◆ EXERCISE BRIEF:
Gather every line of the data below that contains the string "chart" and copy each one in full. Case counts.

◆ THE RECORDS:

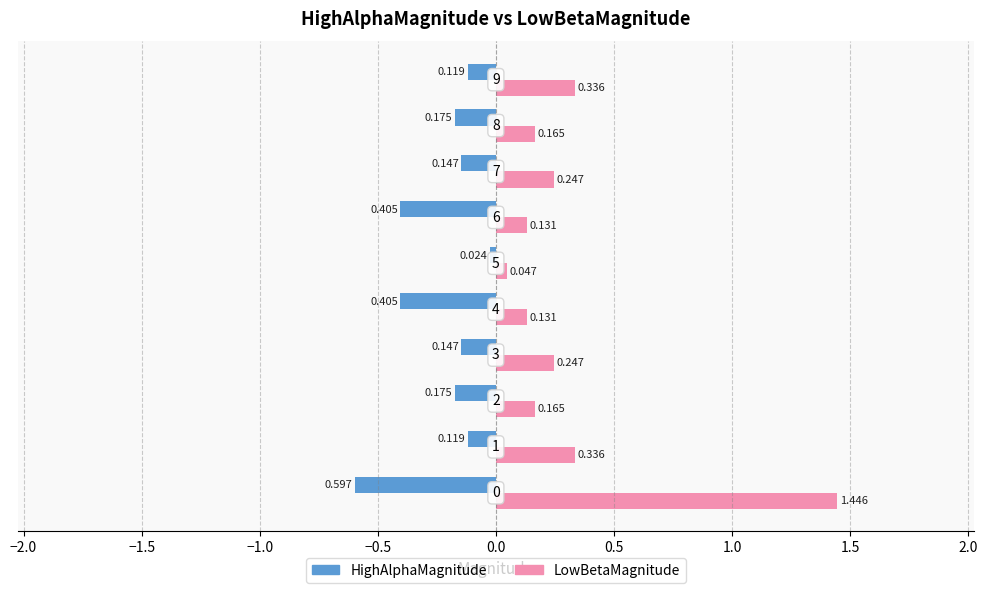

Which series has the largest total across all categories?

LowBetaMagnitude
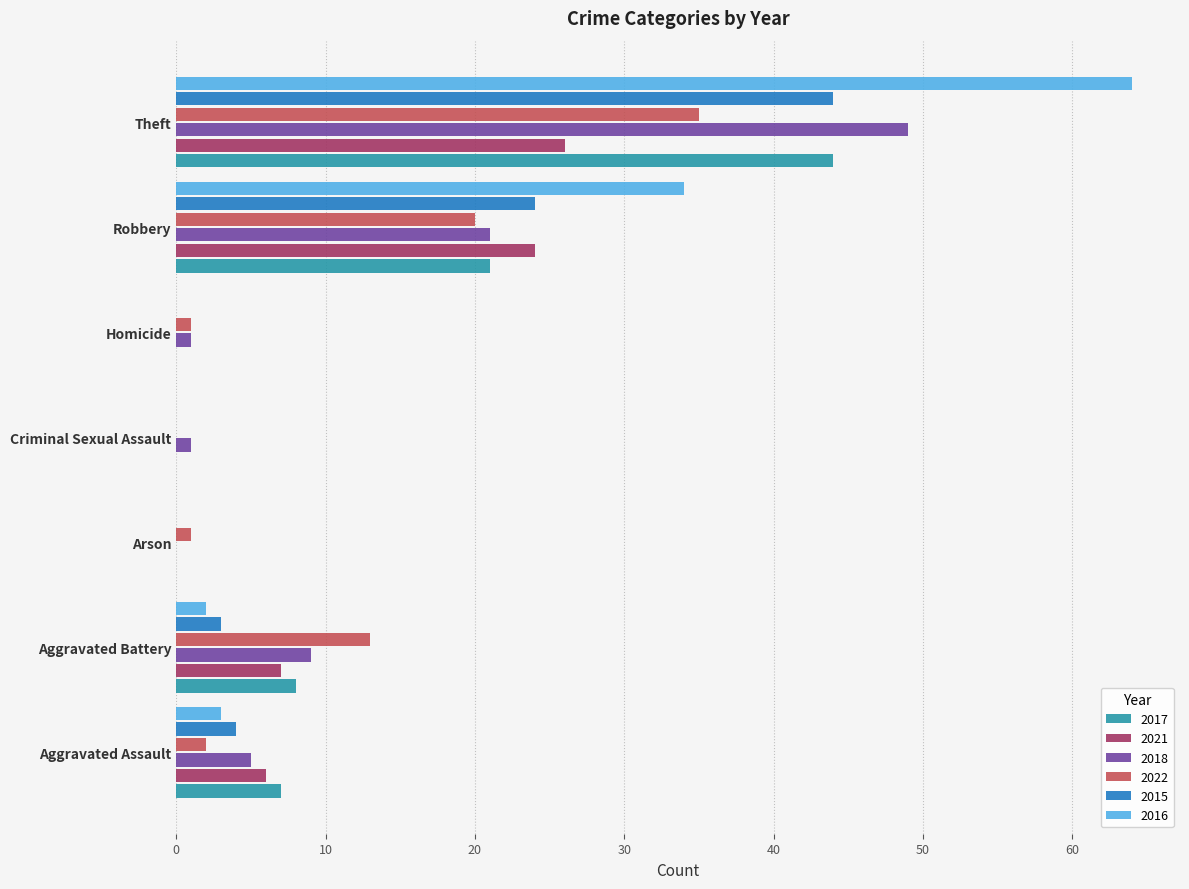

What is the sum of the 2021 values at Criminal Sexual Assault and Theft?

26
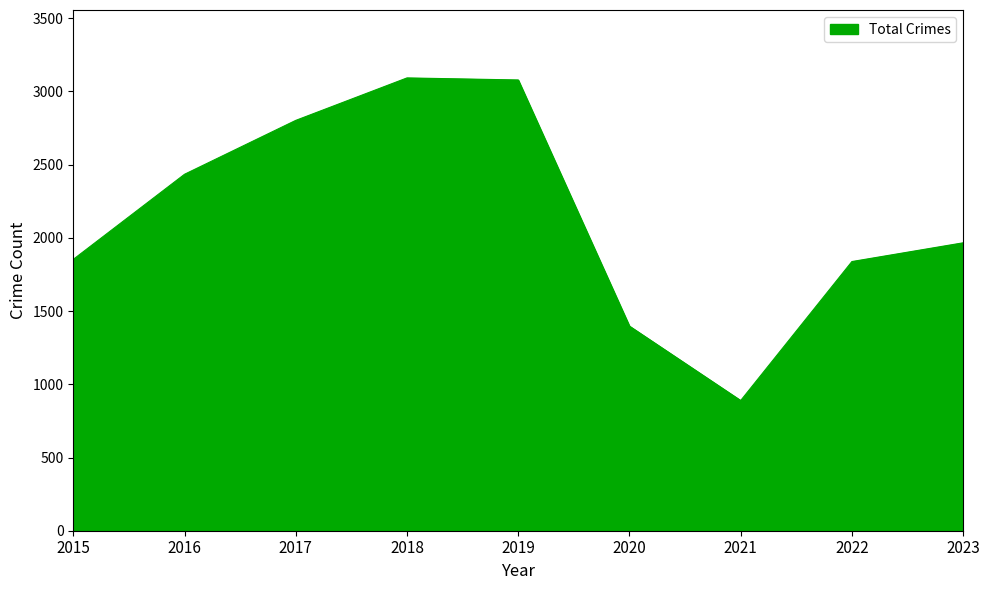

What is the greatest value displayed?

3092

==

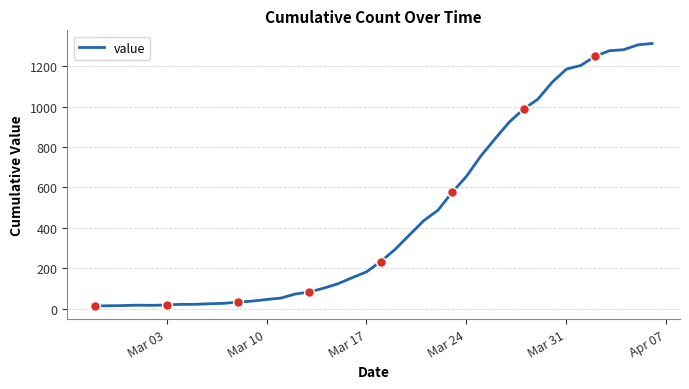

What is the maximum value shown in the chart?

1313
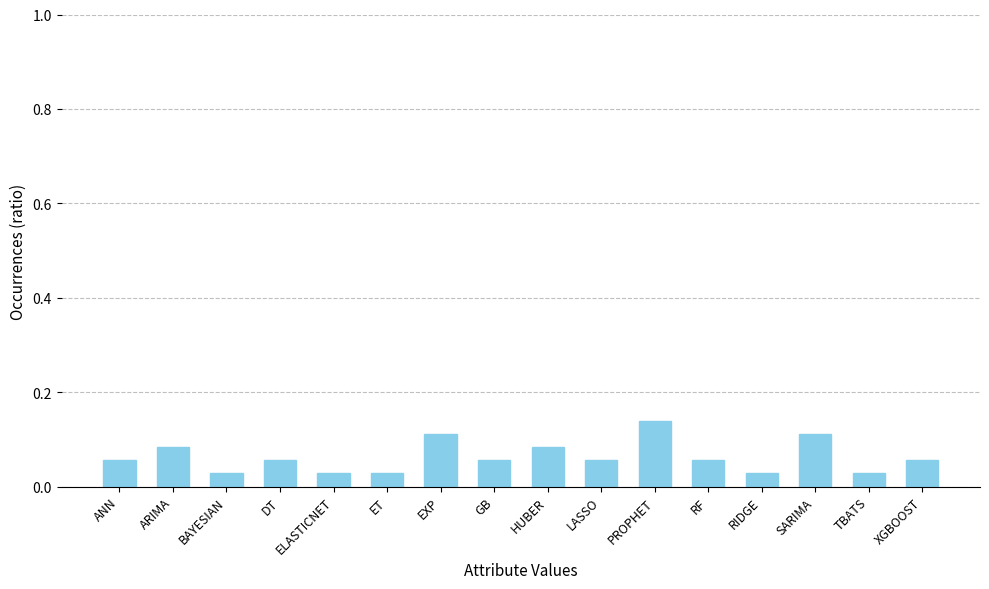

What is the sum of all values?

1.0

* * *

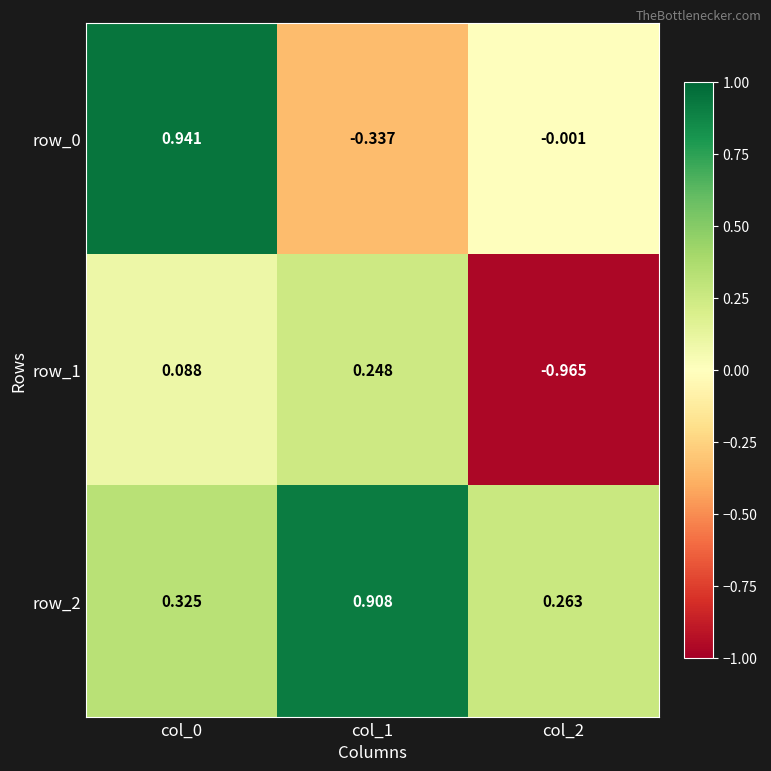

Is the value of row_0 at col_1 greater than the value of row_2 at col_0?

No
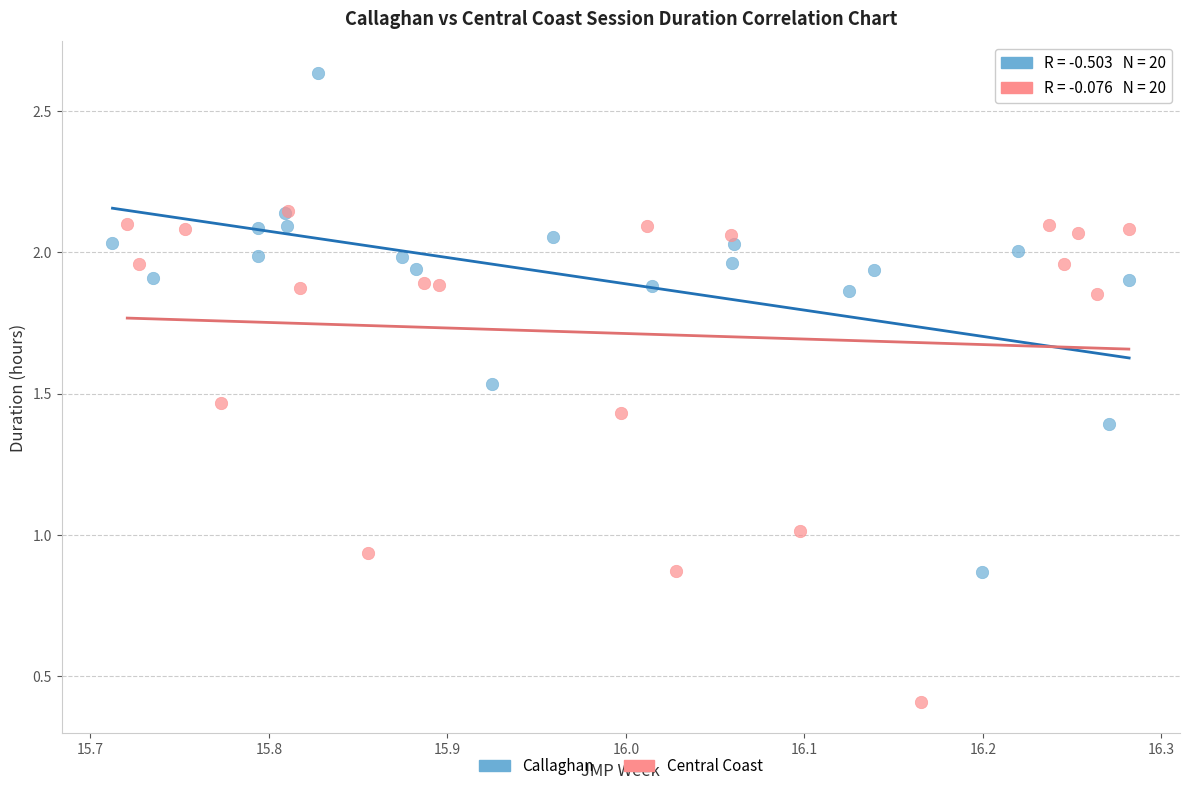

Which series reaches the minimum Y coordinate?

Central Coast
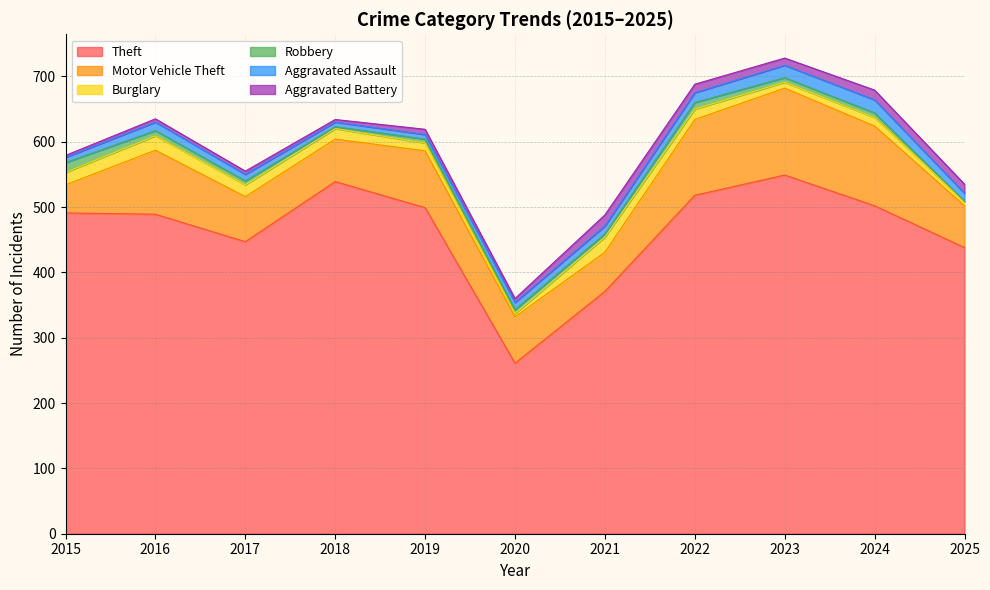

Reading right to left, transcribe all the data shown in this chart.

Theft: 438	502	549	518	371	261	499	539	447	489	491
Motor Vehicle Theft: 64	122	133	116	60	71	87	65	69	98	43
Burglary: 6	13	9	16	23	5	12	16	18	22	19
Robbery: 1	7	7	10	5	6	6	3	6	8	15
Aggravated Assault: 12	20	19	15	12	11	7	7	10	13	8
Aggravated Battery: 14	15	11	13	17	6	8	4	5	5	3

◆ TASK OUTPUT:
What is the maximum value shown in the chart?
Reading right to left, transcribe all the data shown in this chart.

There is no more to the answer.